> [Records supplied]:
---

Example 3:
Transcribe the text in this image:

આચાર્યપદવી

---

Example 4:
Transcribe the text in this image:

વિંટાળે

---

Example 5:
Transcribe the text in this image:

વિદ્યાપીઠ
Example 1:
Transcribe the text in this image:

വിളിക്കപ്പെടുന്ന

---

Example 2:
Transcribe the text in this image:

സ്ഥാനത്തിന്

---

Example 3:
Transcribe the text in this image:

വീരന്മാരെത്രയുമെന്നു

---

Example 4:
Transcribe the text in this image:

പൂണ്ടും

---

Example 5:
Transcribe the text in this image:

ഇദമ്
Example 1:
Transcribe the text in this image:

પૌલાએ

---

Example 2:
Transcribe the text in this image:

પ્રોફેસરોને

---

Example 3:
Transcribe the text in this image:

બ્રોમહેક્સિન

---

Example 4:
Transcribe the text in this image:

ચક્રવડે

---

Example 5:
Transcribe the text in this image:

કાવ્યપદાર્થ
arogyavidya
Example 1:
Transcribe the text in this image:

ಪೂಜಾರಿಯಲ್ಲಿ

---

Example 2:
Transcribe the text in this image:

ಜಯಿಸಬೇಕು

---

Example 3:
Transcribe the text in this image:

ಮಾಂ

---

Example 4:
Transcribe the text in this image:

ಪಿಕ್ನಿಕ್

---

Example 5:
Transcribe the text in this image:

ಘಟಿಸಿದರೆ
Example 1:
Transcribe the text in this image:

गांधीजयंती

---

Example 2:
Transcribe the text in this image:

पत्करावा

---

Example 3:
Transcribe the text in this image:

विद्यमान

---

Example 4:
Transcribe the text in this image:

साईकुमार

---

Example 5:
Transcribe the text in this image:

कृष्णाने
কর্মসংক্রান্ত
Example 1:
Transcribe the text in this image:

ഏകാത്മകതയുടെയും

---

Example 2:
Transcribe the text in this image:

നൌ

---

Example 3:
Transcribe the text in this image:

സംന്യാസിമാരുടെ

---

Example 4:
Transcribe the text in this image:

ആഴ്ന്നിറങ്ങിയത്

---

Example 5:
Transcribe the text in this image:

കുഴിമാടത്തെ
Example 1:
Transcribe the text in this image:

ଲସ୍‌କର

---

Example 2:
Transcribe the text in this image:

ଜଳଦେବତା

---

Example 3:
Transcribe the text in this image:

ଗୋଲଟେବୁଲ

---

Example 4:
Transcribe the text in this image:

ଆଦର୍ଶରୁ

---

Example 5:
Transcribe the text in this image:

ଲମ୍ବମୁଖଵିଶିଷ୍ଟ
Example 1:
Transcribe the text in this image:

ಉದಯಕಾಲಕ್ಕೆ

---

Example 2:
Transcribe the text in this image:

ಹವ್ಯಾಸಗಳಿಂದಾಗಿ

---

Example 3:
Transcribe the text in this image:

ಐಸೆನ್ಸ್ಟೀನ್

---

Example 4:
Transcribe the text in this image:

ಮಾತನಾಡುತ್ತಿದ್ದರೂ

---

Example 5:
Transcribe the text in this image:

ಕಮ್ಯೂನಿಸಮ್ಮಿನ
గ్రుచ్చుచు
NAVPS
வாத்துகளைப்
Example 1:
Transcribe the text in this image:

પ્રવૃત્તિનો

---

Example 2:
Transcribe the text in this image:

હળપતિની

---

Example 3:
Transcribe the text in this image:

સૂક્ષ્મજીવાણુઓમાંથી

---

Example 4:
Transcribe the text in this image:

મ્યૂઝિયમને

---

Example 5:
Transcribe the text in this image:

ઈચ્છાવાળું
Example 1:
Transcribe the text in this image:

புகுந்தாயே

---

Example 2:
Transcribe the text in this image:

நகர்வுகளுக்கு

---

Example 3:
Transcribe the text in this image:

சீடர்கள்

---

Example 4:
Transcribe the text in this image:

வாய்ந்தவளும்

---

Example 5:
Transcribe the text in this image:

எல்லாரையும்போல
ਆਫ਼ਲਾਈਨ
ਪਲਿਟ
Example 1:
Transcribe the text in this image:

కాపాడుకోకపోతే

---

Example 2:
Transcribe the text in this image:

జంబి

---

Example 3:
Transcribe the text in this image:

> [Aim of the task]: Retyping every line above exactly is all that is needed.

> [Worked solution]:
---

Example 3:
Transcribe the text in this image:

આચાર્યપદવી

---

Example 4:
Transcribe the text in this image:

વિંટાળે

---

Example 5:
Transcribe the text in this image:

વિદ્યાપીઠ
Example 1:
Transcribe the text in this image:

വിളിക്കപ്പെടുന്ന

---

Example 2:
Transcribe the text in this image:

സ്ഥാനത്തിന്

---

Example 3:
Transcribe the text in this image:

വീരന്മാരെത്രയുമെന്നു

---

Example 4:
Transcribe the text in this image:

പൂണ്ടും

---

Example 5:
Transcribe the text in this image:

ഇദമ്
Example 1:
Transcribe the text in this image:

પૌલાએ

---

Example 2:
Transcribe the text in this image:

પ્રોફેસરોને

---

Example 3:
Transcribe the text in this image:

બ્રોમહેક્સિન

---

Example 4:
Transcribe the text in this image:

ચક્રવડે

---

Example 5:
Transcribe the text in this image:

કાવ્યપદાર્થ
arogyavidya
Example 1:
Transcribe the text in this image:

ಪೂಜಾರಿಯಲ್ಲಿ

---

Example 2:
Transcribe the text in this image:

ಜಯಿಸಬೇಕು

---

Example 3:
Transcribe the text in this image:

ಮಾಂ

---

Example 4:
Transcribe the text in this image:

ಪಿಕ್ನಿಕ್

---

Example 5:
Transcribe the text in this image:

ಘಟಿಸಿದರೆ
Example 1:
Transcribe the text in this image:

गांधीजयंती

---

Example 2:
Transcribe the text in this image:

पत्करावा

---

Example 3:
Transcribe the text in this image:

विद्यमान

---

Example 4:
Transcribe the text in this image:

साईकुमार

---

Example 5:
Transcribe the text in this image:

कृष्णाने
কর্মসংক্রান্ত
Example 1:
Transcribe the text in this image:

ഏകാത്മകതയുടെയും

---

Example 2:
Transcribe the text in this image:

നൌ

---

Example 3:
Transcribe the text in this image:

സംന്യാസിമാരുടെ

---

Example 4:
Transcribe the text in this image:

ആഴ്ന്നിറങ്ങിയത്

---

Example 5:
Transcribe the text in this image:

കുഴിമാടത്തെ
Example 1:
Transcribe the text in this image:

ଲସ୍‌କର

---

Example 2:
Transcribe the text in this image:

ଜଳଦେବତା

---

Example 3:
Transcribe the text in this image:

ଗୋଲଟେବୁଲ

---

Example 4:
Transcribe the text in this image:

ଆଦର୍ଶରୁ

---

Example 5:
Transcribe the text in this image:

ଲମ୍ବମୁଖଵିଶିଷ୍ଟ
Example 1:
Transcribe the text in this image:

ಉದಯಕಾಲಕ್ಕೆ

---

Example 2:
Transcribe the text in this image:

ಹವ್ಯಾಸಗಳಿಂದಾಗಿ

---

Example 3:
Transcribe the text in this image:

ಐಸೆನ್ಸ್ಟೀನ್

---

Example 4:
Transcribe the text in this image:

ಮಾತನಾಡುತ್ತಿದ್ದರೂ

---

Example 5:
Transcribe the text in this image:

ಕಮ್ಯೂನಿಸಮ್ಮಿನ
గ్రుచ్చుచు
NAVPS
வாத்துகளைப்
Example 1:
Transcribe the text in this image:

પ્રવૃત્તિનો

---

Example 2:
Transcribe the text in this image:

હળપતિની

---

Example 3:
Transcribe the text in this image:

સૂક્ષ્મજીવાણુઓમાંથી

---

Example 4:
Transcribe the text in this image:

મ્યૂઝિયમને

---

Example 5:
Transcribe the text in this image:

ઈચ્છાવાળું
Example 1:
Transcribe the text in this image:

புகுந்தாயே

---

Example 2:
Transcribe the text in this image:

நகர்வுகளுக்கு

---

Example 3:
Transcribe the text in this image:

சீடர்கள்

---

Example 4:
Transcribe the text in this image:

வாய்ந்தவளும்

---

Example 5:
Transcribe the text in this image:

எல்லாரையும்போல
ਆਫ਼ਲਾਈਨ
ਪਲਿਟ
Example 1:
Transcribe the text in this image:

కాపాడుకోకపోతే

---

Example 2:
Transcribe the text in this image:

జంబి

---

Example 3:
Transcribe the text in this image:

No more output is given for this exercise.